State trooper remembered as ‘outstanding human being’
By Casey Toner firstname.lastname@example.org
Illinois State Police Director Hiram Grau remembered fallen Trooper James Sauter during Tuesday’s funeral service as a man who had a lasting impact on everyone who knew him.
“His gentle and fun loving spirit will always be with us,” Grau said. “Trooper Jim Sauter, your watch has ended.”
Grau was one of many family, friends, well-wishers and emergency responders who packed Moraine Valley Baptist Church in Palos Heights for Sauter’s funeral. His casket was draped in an American flag.
Sauter, 28, died Thursday after a semi truck hit his police cruiser on the Tri-State Tollway in Northbrook.
Sauter, who is survived by his wife, Elizabeth, and other family, had been a trooper for nearly five years. Thousands of police and other first responders showed up at the funeral, packing the church parking lot as well as nearby residential streets and parking lots of adjacent busineses.
Matt Sauter, James’ younger brother and a student at Richards High School, opted out of a tie and wore a Superman shirt in honor of his brother. He also had all of the state troopers, dressed in their formal green suitcoats, stand up so he could thank them.
He remembered James being there to set him straight if he was acting like a bad son or a brother.
“He always tried being my second father,” Matt said. “I’m blessed with a gift many don’t have. A gift of a big brother.”
The service was alternately solemn and light-hearted. Sauter’s aunt, Patti Duffin, remembered how she once put James in charge of the other children for a round of trick or treating.
Since the children were young, she made James promise to only hit up six houses on the block. But to get more candy, James had all the kids switch up costumes and hit up the same houses.
“He must have had a feminine side, because he took the outfit of Wonder Woman,” Duffin said.

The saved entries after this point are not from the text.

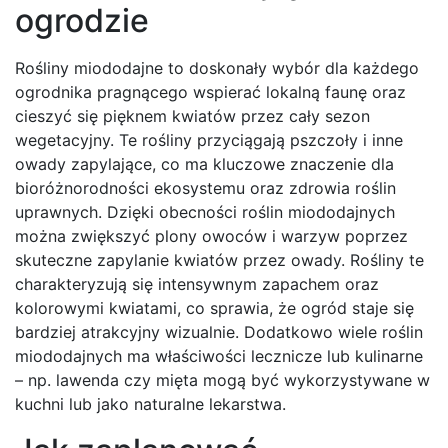
ogrodzie
Rośliny miododajne to doskonały wybór dla każdego
ogrodnika pragnącego wspierać lokalną faunę oraz
cieszyć się pięknem kwiatów przez cały sezon
wegetacyjny. Te rośliny przyciągają pszczoły i inne
owady zapylające, co ma kluczowe znaczenie dla
bioróżnorodności ekosystemu oraz zdrowia roślin
uprawnych. Dzięki obecności roślin miododajnych
można zwiększyć plony owoców i warzyw poprzez
skuteczne zapylanie kwiatów przez owady. Rośliny te
charakteryzują się intensywnym zapachem oraz
kolorowymi kwiatami, co sprawia, że ogród staje się
bardziej atrakcyjny wizualnie. Dodatkowo wiele roślin
miododajnych ma właściwości lecznicze lub kulinarne
– np. lawenda czy mięta mogą być wykorzystywane w
kuchni lub jako naturalne lekarstwa.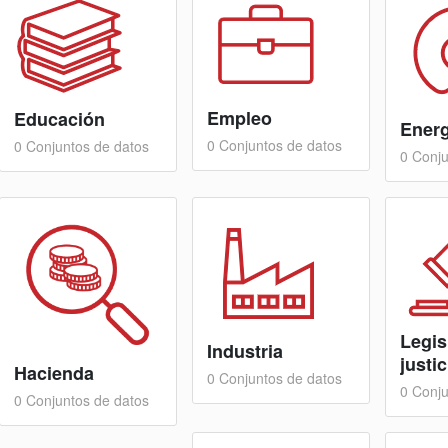
Empleo
Educación
Energ
0 Conjuntos de datos
0 Conjuntos de datos
0 Conju
Legis
Industria
justic
Hacienda
0 Conjuntos de datos
0 Conju
0 Conjuntos de datos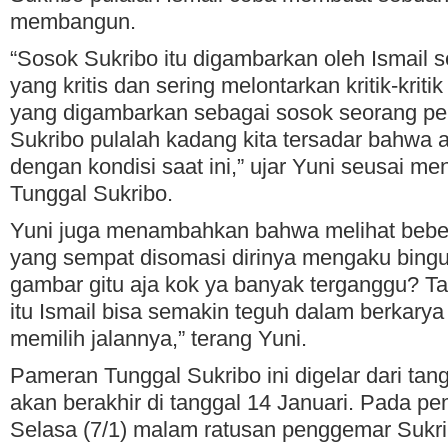
membangun.
“Sosok Sukribo itu digambarkan oleh Ismail
yang kritis dan sering melontarkan kritik-krit
yang digambarkan sebagai sosok seorang p
Sukribo pulalah kadang kita tersadar bahwa 
dengan kondisi saat ini,” ujar Yuni seusai 
Tunggal Sukribo.
Yuni juga menambahkan bahwa melihat beber
yang sempat disomasi dirinya mengaku bin
gambar gitu aja kok ya banyak terganggu? 
itu Ismail bisa semakin teguh dalam berkarya
memilih jalannya,” terang Yuni.
Pameran Tunggal Sukribo ini digelar dari tan
akan berakhir di tanggal 14 Januari. Pada 
Selasa (7/1) malam ratusan penggemar Sukr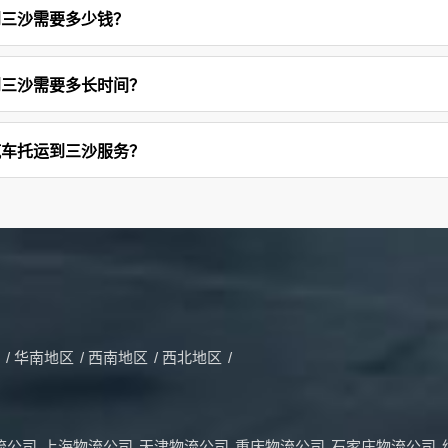
到三沙需要多少钱？
到三沙需要多长时间？
汽车托运到三沙服务？
/
华南地区
/
西南地区
/
西北地区
/
流公司
上海物流公司
天津物流公司
重庆物流公司
石家庄物流公司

Tony Ferraro, Sauter’s brother-in-law, noted the similarities between Sauter and Superman, starting with their height and muscles.
“Though he may not have been able to leap over buildings in a single bound, I like to think that in death he flew out of that squad car on angels’ wings and into Heaven,” he said.
Pastor Scott Bradley, who officiated at Sauter’s wedding and served as his youth minister, quipped that as a teenager, Sauter both inspired him as a pastor and caused him to lose his hair and go gray. He said that after Sauter was hospitalized for a prior accident that occurred while on patrol, Sauter admitted he was worried he would die without having done enough for other people.
“I am a living testimony that James Sauter’s life meant something,” Bradley said. “That he lived with purpose and made a difference in the lives of others.”
Near the end of his eulogy, Bradley turned to Sauter’s casket and said goodbye.
“You have fought the good fight,” Bradley said. “You have finished the race. I love you, and I will see you soon.”
Earlier, Trooper Jason Bradley, who knew Sauter for three years, said Sauter had a “passion for helping people.”
“Moreso than an outstanding trooper, he’s an outstanding human being,” Bradley said.